Luoto, R., et al. (2000) reported on Estrogen replacement therapoy users. They stated that "Bifrontal distance, the largest distance between frontal horns, and the size of ventricles were larger among current ERT users compared to past users or nonusers (P (trend) = .01), adjusted for all other covariates, but no dose-response relationship to current or past ERT use was found. Duration of estrogen use was not associated with any atrophy measure. Cortical atrophy measure, sulcal widening, or white matter disease did not differ significantly by ERT use or duration of use. Central measures of atrophy, bifrontal distance, and ventricular size were significantly associated with cognition as measured by MMSE". So in essence, persons using Estrogen replacement have more brain atrophy and poorer thinking. Again, this is an association, not a cause.

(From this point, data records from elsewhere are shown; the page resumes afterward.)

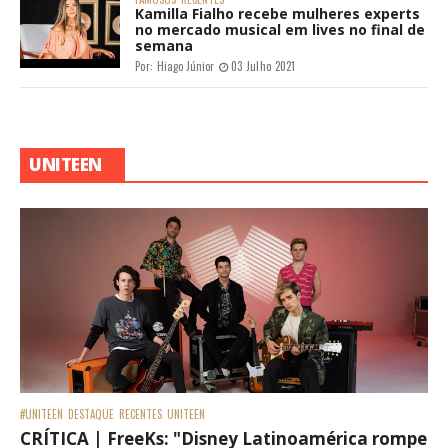
Kamilla Fialho recebe mulheres experts
no mercado musical em lives no final de
semana
Por:
Hiago Júnior
03 Julho 2021
UNITEEN
#UNITEEN
DESTAQUE
RECENTES
UNITEEN
CRÍTICA | FreeKs: "Disney Latinoamérica rompe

The studies reviewed above show that brain atrophy is correlated with many medical issues including poorer thinking, as well as a variety of lifestyle choices (e.g. excessive alcohol, smoking). It would seem prudent to pursue a more healthy lifestyle. The papers reviewed above do not put these risks into context or help doctors give evidence driven advice about what to do about particular medications or potentially damaging behaviors.